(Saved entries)
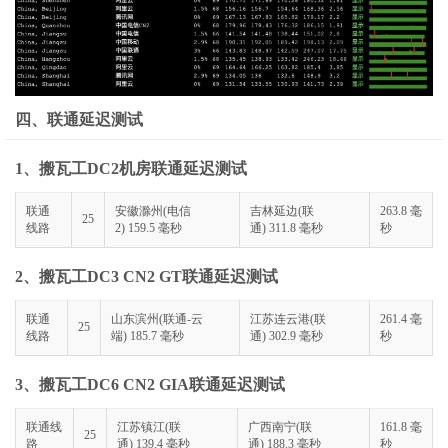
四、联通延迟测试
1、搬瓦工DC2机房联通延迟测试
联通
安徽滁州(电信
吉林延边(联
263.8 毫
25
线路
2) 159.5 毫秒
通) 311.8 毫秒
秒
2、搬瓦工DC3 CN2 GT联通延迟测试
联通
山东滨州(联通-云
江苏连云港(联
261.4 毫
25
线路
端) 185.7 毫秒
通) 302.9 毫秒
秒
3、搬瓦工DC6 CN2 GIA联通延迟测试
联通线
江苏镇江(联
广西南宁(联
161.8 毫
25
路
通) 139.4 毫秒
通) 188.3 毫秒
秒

### TASK REQUIREMENTS
Would you transcribe all of the entries above exactly, minus the images?

### WORKED SOLUTION
四、联通延迟测试
1、搬瓦工DC2机房联通延迟测试
联通
安徽滁州(电信
吉林延边(联
263.8 毫
25
线路
2) 159.5 毫秒
通) 311.8 毫秒
秒
2、搬瓦工DC3 CN2 GT联通延迟测试
联通
山东滨州(联通-云
江苏连云港(联
261.4 毫
25
线路
端) 185.7 毫秒
通) 302.9 毫秒
秒
3、搬瓦工DC6 CN2 GIA联通延迟测试
联通线
江苏镇江(联
广西南宁(联
161.8 毫
25
路
通) 139.4 毫秒
通) 188.3 毫秒
秒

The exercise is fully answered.